Copy the rows from the first line through the line that contains "concerned about the passages that", inclusive, swapping "admin" for "editor" and leaving everything else the same.

(Stored records)
*** Block opens ***

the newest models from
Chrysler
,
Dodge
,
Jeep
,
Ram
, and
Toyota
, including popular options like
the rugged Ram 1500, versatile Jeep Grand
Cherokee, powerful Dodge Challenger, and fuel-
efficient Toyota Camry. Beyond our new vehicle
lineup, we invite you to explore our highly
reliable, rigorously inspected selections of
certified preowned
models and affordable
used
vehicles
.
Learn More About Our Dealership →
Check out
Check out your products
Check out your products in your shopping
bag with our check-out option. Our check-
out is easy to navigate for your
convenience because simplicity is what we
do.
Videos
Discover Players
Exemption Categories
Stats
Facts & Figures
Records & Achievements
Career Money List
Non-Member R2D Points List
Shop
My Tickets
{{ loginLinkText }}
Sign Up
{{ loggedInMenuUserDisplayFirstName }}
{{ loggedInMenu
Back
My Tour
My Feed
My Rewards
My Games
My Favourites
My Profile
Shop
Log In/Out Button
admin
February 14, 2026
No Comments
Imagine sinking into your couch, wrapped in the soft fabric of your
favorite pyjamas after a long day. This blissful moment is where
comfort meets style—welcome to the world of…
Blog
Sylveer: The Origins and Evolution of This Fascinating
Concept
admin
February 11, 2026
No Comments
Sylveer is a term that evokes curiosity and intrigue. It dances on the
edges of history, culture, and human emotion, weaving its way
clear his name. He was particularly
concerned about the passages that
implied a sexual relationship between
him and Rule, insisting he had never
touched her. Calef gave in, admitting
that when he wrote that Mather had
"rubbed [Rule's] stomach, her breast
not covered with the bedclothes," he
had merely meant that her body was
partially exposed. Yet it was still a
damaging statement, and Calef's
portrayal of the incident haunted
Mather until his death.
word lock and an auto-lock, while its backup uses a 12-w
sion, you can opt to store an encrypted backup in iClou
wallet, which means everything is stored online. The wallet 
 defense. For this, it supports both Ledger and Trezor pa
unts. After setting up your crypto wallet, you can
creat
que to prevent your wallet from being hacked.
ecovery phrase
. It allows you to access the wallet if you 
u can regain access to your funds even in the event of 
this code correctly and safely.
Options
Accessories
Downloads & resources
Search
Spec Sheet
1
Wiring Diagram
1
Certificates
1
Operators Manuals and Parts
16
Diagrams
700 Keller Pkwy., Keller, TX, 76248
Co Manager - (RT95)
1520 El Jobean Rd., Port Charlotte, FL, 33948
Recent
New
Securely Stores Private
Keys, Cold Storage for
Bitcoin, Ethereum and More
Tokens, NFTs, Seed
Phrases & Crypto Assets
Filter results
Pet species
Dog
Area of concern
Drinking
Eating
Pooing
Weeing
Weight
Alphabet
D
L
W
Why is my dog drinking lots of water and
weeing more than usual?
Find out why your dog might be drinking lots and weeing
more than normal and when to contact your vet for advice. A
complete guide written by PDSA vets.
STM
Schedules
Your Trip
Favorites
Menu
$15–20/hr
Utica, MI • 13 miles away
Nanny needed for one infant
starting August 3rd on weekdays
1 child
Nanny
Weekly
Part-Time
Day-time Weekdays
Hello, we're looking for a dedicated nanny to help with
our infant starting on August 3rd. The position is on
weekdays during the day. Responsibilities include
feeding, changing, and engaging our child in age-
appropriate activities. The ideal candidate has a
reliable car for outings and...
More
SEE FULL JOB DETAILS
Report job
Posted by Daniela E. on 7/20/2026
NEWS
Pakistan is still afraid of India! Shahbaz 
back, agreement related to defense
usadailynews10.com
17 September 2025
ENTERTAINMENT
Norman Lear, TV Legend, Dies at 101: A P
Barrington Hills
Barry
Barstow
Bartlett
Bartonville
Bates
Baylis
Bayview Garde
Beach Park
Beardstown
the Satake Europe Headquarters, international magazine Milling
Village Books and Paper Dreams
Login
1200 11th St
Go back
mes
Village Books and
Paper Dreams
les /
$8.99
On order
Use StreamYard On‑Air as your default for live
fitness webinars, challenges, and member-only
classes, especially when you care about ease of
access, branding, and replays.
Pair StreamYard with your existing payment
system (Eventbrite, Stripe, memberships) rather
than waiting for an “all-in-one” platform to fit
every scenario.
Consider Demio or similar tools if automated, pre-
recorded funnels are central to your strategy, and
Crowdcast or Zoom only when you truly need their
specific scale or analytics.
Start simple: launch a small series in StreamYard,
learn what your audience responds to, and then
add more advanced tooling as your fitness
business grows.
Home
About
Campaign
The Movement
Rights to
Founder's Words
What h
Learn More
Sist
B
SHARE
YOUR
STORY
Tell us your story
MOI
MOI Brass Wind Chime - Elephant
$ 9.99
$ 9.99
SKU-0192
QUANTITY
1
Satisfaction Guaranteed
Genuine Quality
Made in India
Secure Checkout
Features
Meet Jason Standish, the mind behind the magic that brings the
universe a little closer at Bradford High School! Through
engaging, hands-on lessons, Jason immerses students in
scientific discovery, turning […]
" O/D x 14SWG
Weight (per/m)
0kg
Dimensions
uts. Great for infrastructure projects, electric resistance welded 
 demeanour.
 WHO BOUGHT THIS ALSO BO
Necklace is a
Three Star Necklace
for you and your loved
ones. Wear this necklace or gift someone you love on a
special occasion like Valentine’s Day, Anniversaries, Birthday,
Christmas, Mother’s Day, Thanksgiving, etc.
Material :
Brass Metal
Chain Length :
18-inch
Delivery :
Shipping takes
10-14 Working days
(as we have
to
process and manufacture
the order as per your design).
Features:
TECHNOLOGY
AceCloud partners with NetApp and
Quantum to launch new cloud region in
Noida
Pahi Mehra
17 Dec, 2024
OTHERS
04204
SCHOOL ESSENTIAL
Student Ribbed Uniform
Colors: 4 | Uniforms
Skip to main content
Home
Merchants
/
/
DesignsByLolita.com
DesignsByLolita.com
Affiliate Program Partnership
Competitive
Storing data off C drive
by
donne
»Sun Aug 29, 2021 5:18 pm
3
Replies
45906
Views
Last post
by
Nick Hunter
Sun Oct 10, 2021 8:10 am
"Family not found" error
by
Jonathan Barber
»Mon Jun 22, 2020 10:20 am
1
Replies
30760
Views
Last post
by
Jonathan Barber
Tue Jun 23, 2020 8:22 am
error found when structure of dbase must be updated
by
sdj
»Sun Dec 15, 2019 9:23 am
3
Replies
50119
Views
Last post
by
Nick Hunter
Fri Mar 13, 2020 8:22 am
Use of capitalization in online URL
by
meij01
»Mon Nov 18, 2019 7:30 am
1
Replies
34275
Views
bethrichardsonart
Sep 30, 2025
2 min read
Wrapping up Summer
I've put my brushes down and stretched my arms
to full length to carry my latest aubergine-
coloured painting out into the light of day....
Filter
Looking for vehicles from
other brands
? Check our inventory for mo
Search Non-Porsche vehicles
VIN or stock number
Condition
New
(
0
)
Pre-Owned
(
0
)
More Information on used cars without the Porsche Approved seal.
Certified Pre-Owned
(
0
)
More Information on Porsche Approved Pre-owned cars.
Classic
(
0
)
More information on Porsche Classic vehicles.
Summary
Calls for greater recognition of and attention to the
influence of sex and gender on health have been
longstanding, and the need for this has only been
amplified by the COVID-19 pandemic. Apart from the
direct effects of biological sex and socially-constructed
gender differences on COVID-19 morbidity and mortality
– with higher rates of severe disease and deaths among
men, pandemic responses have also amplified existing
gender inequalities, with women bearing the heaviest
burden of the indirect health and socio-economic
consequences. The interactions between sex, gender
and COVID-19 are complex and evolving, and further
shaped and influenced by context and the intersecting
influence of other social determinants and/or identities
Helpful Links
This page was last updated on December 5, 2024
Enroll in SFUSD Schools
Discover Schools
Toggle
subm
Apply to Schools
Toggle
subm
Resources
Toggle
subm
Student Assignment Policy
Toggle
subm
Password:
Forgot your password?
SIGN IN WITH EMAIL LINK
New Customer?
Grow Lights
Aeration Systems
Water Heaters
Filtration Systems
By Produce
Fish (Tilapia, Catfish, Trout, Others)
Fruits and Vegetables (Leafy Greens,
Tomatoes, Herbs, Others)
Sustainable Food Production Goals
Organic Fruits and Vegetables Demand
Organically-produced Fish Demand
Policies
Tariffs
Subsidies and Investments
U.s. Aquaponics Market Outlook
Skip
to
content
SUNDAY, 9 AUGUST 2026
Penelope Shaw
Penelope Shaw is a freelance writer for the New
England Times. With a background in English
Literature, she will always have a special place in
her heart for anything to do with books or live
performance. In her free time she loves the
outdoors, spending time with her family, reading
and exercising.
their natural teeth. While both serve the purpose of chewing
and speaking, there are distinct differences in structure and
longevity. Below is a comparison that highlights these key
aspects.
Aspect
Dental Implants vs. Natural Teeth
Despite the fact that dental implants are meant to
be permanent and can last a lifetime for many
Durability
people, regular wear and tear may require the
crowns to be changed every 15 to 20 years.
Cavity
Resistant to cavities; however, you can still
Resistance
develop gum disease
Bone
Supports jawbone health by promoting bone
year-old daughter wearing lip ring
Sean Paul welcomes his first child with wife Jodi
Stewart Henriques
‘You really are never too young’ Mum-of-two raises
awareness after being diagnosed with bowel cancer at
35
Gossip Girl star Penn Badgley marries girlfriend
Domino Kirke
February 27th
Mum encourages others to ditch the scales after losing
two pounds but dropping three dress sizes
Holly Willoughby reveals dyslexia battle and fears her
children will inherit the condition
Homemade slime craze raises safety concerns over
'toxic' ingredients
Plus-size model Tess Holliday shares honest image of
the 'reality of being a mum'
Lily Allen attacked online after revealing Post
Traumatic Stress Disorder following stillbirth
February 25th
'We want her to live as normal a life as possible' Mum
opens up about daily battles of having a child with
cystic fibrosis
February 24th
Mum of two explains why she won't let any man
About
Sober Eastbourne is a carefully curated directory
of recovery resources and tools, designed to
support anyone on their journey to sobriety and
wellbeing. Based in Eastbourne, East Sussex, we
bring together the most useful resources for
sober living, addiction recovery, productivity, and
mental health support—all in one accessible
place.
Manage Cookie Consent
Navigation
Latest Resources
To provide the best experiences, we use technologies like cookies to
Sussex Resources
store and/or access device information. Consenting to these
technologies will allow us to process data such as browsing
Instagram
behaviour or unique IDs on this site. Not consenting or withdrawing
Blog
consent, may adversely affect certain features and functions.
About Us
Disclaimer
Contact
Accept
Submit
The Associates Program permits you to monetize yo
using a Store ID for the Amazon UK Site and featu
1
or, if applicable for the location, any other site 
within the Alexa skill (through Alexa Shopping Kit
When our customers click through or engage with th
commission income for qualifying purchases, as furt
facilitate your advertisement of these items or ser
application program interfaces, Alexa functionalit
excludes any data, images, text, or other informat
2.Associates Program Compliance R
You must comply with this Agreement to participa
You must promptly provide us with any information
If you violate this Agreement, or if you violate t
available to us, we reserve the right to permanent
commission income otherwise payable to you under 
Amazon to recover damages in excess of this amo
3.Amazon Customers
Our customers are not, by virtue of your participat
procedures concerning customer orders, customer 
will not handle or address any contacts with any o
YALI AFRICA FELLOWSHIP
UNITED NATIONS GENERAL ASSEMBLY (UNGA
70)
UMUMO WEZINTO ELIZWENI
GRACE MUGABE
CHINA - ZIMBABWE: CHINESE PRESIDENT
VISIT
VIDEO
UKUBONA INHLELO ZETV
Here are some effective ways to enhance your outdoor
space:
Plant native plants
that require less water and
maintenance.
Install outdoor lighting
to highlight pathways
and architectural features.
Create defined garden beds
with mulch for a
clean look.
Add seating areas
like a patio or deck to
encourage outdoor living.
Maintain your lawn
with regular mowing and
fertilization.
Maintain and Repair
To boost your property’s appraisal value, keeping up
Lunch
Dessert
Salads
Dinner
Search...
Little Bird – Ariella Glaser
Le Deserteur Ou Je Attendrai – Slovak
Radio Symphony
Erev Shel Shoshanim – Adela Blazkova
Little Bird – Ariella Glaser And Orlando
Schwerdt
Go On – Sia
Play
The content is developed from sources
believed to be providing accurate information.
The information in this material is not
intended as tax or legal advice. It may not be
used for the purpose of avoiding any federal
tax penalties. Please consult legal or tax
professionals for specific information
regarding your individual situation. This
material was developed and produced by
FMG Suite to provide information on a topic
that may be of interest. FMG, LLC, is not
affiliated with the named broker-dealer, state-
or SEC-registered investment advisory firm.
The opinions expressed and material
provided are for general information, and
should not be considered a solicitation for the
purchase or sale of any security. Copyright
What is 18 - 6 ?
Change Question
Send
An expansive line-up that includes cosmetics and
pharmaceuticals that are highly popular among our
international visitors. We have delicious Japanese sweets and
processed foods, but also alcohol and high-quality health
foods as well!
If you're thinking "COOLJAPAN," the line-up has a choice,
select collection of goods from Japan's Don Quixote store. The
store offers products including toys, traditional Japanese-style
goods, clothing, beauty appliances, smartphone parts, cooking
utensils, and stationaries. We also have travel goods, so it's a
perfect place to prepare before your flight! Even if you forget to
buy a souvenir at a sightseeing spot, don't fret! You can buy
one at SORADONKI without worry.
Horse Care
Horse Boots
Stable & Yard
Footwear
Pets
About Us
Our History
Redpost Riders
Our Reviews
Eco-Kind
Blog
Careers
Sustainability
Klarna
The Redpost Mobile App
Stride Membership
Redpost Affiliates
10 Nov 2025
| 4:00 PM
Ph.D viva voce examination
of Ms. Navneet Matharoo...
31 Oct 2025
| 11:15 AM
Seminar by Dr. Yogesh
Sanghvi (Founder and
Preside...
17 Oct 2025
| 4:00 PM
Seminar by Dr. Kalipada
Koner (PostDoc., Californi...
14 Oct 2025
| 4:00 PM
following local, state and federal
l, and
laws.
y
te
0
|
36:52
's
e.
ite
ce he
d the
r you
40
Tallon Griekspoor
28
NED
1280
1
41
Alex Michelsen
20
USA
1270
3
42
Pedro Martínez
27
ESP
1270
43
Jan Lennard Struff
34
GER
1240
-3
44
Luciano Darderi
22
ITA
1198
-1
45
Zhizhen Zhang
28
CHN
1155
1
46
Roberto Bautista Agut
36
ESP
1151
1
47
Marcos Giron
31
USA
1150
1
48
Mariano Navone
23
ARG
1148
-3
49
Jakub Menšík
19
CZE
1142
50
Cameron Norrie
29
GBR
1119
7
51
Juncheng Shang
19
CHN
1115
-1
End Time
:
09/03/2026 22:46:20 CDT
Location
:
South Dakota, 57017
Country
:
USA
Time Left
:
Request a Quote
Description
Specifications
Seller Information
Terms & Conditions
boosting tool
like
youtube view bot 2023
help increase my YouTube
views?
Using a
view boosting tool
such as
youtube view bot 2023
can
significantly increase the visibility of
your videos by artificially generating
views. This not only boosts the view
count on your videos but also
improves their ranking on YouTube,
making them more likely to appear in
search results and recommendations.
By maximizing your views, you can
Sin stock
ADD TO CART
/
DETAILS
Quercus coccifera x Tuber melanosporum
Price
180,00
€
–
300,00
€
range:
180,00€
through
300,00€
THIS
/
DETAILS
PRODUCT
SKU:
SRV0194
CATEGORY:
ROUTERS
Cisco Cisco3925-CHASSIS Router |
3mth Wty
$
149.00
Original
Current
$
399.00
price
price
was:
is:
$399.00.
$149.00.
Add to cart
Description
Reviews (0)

*** Block closes ***

(Result)
the newest models from
Chrysler
,
Dodge
,
Jeep
,
Ram
, and
Toyota
, including popular options like
the rugged Ram 1500, versatile Jeep Grand
Cherokee, powerful Dodge Challenger, and fuel-
efficient Toyota Camry. Beyond our new vehicle
lineup, we invite you to explore our highly
reliable, rigorously inspected selections of
certified preowned
models and affordable
used
vehicles
.
Learn More About Our Dealership →
Check out
Check out your products
Check out your products in your shopping
bag with our check-out option. Our check-
out is easy to navigate for your
convenience because simplicity is what we
do.
Videos
Discover Players
Exemption Categories
Stats
Facts & Figures
Records & Achievements
Career Money List
Non-Member R2D Points List
Shop
My Tickets
{{ loginLinkText }}
Sign Up
{{ loggedInMenuUserDisplayFirstName }}
{{ loggedInMenu
Back
My Tour
My Feed
My Rewards
My Games
My Favourites
My Profile
Shop
Log In/Out Button
editor
February 14, 2026
No Comments
Imagine sinking into your couch, wrapped in the soft fabric of your
favorite pyjamas after a long day. This blissful moment is where
comfort meets style—welcome to the world of…
Blog
Sylveer: The Origins and Evolution of This Fascinating
Concept
editor
February 11, 2026
No Comments
Sylveer is a term that evokes curiosity and intrigue. It dances on the
edges of history, culture, and human emotion, weaving its way
clear his name. He was particularly
concerned about the passages that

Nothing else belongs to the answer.